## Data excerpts
[start]
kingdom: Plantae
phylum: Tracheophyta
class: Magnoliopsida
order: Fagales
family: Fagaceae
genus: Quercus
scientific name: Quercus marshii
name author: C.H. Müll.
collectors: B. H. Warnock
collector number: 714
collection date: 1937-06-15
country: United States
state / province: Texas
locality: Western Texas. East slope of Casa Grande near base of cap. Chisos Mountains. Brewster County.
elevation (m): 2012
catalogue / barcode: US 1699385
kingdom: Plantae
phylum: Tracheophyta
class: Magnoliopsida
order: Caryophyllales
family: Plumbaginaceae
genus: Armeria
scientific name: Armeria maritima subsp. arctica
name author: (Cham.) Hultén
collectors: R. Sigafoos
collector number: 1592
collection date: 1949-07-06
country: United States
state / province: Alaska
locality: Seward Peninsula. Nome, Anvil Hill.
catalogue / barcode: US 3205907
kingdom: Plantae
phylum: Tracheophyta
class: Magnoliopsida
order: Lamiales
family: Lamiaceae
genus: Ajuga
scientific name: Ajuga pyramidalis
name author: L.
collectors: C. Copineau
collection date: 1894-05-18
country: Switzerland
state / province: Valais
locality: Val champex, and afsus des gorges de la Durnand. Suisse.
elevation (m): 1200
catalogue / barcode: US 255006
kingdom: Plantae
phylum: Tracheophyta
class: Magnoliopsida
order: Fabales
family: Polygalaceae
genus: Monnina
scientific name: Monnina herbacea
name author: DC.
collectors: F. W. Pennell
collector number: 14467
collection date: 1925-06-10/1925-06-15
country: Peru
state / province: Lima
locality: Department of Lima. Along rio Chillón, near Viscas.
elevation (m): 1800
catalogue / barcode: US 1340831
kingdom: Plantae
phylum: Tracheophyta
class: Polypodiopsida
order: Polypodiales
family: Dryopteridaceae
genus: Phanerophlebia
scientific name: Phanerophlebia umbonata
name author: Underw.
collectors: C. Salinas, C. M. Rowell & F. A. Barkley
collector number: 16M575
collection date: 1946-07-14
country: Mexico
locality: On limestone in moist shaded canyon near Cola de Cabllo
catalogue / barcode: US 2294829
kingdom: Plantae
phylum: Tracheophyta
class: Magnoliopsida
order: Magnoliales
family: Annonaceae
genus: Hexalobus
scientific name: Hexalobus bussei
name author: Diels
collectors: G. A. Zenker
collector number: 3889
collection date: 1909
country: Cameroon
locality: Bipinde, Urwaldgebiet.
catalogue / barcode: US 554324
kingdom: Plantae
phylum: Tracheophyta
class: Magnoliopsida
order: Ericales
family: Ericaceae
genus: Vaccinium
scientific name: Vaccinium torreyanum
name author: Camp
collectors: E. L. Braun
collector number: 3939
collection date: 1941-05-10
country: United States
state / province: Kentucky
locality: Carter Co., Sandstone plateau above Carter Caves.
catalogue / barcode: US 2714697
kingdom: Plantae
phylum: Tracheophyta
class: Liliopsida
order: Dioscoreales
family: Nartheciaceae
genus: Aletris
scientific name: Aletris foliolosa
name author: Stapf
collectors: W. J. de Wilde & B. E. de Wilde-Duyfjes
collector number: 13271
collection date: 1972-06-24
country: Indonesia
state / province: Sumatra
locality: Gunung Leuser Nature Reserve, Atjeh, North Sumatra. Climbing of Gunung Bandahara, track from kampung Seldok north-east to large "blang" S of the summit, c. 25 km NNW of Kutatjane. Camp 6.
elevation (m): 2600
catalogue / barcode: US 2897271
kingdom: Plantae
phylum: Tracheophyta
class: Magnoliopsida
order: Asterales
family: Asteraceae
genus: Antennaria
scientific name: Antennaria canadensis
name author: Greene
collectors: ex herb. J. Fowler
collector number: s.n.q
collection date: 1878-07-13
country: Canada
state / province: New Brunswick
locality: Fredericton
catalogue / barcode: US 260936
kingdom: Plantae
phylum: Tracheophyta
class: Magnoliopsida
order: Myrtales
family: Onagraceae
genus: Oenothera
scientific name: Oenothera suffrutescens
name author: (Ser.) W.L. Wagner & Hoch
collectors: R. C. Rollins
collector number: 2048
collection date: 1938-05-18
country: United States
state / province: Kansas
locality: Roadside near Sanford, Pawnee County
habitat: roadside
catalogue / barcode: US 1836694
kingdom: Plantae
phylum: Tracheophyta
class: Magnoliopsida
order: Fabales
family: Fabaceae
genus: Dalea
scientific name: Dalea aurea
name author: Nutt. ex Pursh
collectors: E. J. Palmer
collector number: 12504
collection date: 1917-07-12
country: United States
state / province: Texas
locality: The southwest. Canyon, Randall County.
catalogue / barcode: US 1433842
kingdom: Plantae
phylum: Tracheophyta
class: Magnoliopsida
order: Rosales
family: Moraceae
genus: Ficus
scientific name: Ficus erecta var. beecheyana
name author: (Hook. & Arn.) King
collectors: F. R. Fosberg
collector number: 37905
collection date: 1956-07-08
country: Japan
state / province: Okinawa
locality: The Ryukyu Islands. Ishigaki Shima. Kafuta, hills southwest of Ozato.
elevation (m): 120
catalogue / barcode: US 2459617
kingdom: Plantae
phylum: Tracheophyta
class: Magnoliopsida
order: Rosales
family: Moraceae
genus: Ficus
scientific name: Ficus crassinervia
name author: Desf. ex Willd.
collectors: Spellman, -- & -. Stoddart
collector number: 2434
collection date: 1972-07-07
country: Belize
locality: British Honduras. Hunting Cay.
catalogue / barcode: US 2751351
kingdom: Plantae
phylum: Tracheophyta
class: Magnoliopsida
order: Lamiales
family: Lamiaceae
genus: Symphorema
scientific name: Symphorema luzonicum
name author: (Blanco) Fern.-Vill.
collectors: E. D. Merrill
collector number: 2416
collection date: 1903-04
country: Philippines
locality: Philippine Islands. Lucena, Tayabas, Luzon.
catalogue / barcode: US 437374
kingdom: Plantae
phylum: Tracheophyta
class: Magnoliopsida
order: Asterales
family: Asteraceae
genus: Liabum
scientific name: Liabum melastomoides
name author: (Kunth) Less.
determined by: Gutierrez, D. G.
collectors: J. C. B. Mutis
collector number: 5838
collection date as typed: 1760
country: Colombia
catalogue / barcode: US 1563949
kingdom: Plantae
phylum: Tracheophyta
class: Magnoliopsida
[end]
Retype every one of the lines above without changing anything.

## EXERCISE ANSWER
kingdom: Plantae
phylum: Tracheophyta
class: Magnoliopsida
order: Fagales
family: Fagaceae
genus: Quercus
scientific name: Quercus marshii
name author: C.H. Müll.
collectors: B. H. Warnock
collector number: 714
collection date: 1937-06-15
country: United States
state / province: Texas
locality: Western Texas. East slope of Casa Grande near base of cap. Chisos Mountains. Brewster County.
elevation (m): 2012
catalogue / barcode: US 1699385
kingdom: Plantae
phylum: Tracheophyta
class: Magnoliopsida
order: Caryophyllales
family: Plumbaginaceae
genus: Armeria
scientific name: Armeria maritima subsp. arctica
name author: (Cham.) Hultén
collectors: R. Sigafoos
collector number: 1592
collection date: 1949-07-06
country: United States
state / province: Alaska
locality: Seward Peninsula. Nome, Anvil Hill.
catalogue / barcode: US 3205907
kingdom: Plantae
phylum: Tracheophyta
class: Magnoliopsida
order: Lamiales
family: Lamiaceae
genus: Ajuga
scientific name: Ajuga pyramidalis
name author: L.
collectors: C. Copineau
collection date: 1894-05-18
country: Switzerland
state / province: Valais
locality: Val champex, and afsus des gorges de la Durnand. Suisse.
elevation (m): 1200
catalogue / barcode: US 255006
kingdom: Plantae
phylum: Tracheophyta
class: Magnoliopsida
order: Fabales
family: Polygalaceae
genus: Monnina
scientific name: Monnina herbacea
name author: DC.
collectors: F. W. Pennell
collector number: 14467
collection date: 1925-06-10/1925-06-15
country: Peru
state / province: Lima
locality: Department of Lima. Along rio Chillón, near Viscas.
elevation (m): 1800
catalogue / barcode: US 1340831
kingdom: Plantae
phylum: Tracheophyta
class: Polypodiopsida
order: Polypodiales
family: Dryopteridaceae
genus: Phanerophlebia
scientific name: Phanerophlebia umbonata
name author: Underw.
collectors: C. Salinas, C. M. Rowell & F. A. Barkley
collector number: 16M575
collection date: 1946-07-14
country: Mexico
locality: On limestone in moist shaded canyon near Cola de Cabllo
catalogue / barcode: US 2294829
kingdom: Plantae
phylum: Tracheophyta
class: Magnoliopsida
order: Magnoliales
family: Annonaceae
genus: Hexalobus
scientific name: Hexalobus bussei
name author: Diels
collectors: G. A. Zenker
collector number: 3889
collection date: 1909
country: Cameroon
locality: Bipinde, Urwaldgebiet.
catalogue / barcode: US 554324
kingdom: Plantae
phylum: Tracheophyta
class: Magnoliopsida
order: Ericales
family: Ericaceae
genus: Vaccinium
scientific name: Vaccinium torreyanum
name author: Camp
collectors: E. L. Braun
collector number: 3939
collection date: 1941-05-10
country: United States
state / province: Kentucky
locality: Carter Co., Sandstone plateau above Carter Caves.
catalogue / barcode: US 2714697
kingdom: Plantae
phylum: Tracheophyta
class: Liliopsida
order: Dioscoreales
family: Nartheciaceae
genus: Aletris
scientific name: Aletris foliolosa
name author: Stapf
collectors: W. J. de Wilde & B. E. de Wilde-Duyfjes
collector number: 13271
collection date: 1972-06-24
country: Indonesia
state / province: Sumatra
locality: Gunung Leuser Nature Reserve, Atjeh, North Sumatra. Climbing of Gunung Bandahara, track from kampung Seldok north-east to large "blang" S of the summit, c. 25 km NNW of Kutatjane. Camp 6.
elevation (m): 2600
catalogue / barcode: US 2897271
kingdom: Plantae
phylum: Tracheophyta
class: Magnoliopsida
order: Asterales
family: Asteraceae
genus: Antennaria
scientific name: Antennaria canadensis
name author: Greene
collectors: ex herb. J. Fowler
collector number: s.n.q
collection date: 1878-07-13
country: Canada
state / province: New Brunswick
locality: Fredericton
catalogue / barcode: US 260936
kingdom: Plantae
phylum: Tracheophyta
class: Magnoliopsida
order: Myrtales
family: Onagraceae
genus: Oenothera
scientific name: Oenothera suffrutescens
name author: (Ser.) W.L. Wagner & Hoch
collectors: R. C. Rollins
collector number: 2048
collection date: 1938-05-18
country: United States
state / province: Kansas
locality: Roadside near Sanford, Pawnee County
habitat: roadside
catalogue / barcode: US 1836694
kingdom: Plantae
phylum: Tracheophyta
class: Magnoliopsida
order: Fabales
family: Fabaceae
genus: Dalea
scientific name: Dalea aurea
name author: Nutt. ex Pursh
collectors: E. J. Palmer
collector number: 12504
collection date: 1917-07-12
country: United States
state / province: Texas
locality: The southwest. Canyon, Randall County.
catalogue / barcode: US 1433842
kingdom: Plantae
phylum: Tracheophyta
class: Magnoliopsida
order: Rosales
family: Moraceae
genus: Ficus
scientific name: Ficus erecta var. beecheyana
name author: (Hook. & Arn.) King
collectors: F. R. Fosberg
collector number: 37905
collection date: 1956-07-08
country: Japan
state / province: Okinawa
locality: The Ryukyu Islands. Ishigaki Shima. Kafuta, hills southwest of Ozato.
elevation (m): 120
catalogue / barcode: US 2459617
kingdom: Plantae
phylum: Tracheophyta
class: Magnoliopsida
order: Rosales
family: Moraceae
genus: Ficus
scientific name: Ficus crassinervia
name author: Desf. ex Willd.
collectors: Spellman, -- & -. Stoddart
collector number: 2434
collection date: 1972-07-07
country: Belize
locality: British Honduras. Hunting Cay.
catalogue / barcode: US 2751351
kingdom: Plantae
phylum: Tracheophyta
class: Magnoliopsida
order: Lamiales
family: Lamiaceae
genus: Symphorema
scientific name: Symphorema luzonicum
name author: (Blanco) Fern.-Vill.
collectors: E. D. Merrill
collector number: 2416
collection date: 1903-04
country: Philippines
locality: Philippine Islands. Lucena, Tayabas, Luzon.
catalogue / barcode: US 437374
kingdom: Plantae
phylum: Tracheophyta
class: Magnoliopsida
order: Asterales
family: Asteraceae
genus: Liabum
scientific name: Liabum melastomoides
name author: (Kunth) Less.
determined by: Gutierrez, D. G.
collectors: J. C. B. Mutis
collector number: 5838
collection date as typed: 1760
country: Colombia
catalogue / barcode: US 1563949
kingdom: Plantae
phylum: Tracheophyta
class: Magnoliopsida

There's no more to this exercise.